[What you will do]: This exercise asks for every line of the material that contains the word "salary".

* * * *

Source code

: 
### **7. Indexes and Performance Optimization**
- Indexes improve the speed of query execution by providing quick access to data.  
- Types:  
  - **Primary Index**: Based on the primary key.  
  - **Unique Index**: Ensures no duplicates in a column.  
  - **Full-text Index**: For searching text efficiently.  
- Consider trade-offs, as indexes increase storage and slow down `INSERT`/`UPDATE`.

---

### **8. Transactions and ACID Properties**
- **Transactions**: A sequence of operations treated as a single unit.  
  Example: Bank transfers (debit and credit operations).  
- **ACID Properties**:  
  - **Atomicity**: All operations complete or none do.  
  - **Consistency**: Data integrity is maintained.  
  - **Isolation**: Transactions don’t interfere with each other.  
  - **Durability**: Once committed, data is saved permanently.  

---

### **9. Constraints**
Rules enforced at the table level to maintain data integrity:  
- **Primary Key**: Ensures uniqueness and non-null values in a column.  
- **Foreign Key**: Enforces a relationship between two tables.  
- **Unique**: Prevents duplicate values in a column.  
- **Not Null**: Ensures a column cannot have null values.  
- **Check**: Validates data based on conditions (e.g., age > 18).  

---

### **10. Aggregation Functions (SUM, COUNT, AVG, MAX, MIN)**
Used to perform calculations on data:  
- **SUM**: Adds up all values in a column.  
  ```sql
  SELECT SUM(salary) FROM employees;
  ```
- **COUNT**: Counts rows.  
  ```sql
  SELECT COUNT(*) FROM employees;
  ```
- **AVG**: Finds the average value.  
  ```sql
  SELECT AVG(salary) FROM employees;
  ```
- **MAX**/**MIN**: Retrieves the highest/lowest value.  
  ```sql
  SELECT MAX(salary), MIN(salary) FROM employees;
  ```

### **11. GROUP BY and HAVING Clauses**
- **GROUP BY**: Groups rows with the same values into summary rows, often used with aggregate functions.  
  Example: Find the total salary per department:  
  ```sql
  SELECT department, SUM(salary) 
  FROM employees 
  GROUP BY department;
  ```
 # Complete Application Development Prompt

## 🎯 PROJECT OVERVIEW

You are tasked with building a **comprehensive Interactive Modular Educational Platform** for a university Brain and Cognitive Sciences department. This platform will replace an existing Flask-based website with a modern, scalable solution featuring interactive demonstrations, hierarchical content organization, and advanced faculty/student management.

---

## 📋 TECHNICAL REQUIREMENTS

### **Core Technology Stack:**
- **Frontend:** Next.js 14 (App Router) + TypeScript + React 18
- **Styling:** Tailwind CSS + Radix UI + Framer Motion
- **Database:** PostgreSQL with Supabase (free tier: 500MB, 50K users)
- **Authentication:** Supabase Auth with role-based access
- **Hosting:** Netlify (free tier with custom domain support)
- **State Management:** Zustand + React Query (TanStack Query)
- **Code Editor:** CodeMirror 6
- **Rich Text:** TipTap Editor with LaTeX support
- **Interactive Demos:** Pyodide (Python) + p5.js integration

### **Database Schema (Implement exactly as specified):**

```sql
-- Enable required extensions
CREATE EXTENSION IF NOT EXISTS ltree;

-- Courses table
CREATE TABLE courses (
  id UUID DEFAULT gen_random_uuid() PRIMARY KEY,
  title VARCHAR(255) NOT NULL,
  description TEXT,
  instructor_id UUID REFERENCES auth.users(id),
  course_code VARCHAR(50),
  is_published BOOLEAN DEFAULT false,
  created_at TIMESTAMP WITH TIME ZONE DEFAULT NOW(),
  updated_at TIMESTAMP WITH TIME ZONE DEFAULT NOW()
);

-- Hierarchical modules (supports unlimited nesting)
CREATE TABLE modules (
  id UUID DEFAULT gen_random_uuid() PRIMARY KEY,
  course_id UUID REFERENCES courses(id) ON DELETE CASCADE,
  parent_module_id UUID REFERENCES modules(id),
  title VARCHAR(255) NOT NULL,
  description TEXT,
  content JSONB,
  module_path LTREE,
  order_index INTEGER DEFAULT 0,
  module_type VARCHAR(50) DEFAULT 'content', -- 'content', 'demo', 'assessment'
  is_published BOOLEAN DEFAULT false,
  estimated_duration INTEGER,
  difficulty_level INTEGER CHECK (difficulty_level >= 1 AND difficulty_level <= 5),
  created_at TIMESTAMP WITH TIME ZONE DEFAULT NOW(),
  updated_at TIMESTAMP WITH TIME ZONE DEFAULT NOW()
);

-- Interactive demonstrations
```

* * * *

[Exercise solution]:
  SELECT SUM(salary) FROM employees;
  SELECT AVG(salary) FROM employees;
  SELECT MAX(salary), MIN(salary) FROM employees;
  Example: Find the total salary per department:  
  SELECT department, SUM(salary) 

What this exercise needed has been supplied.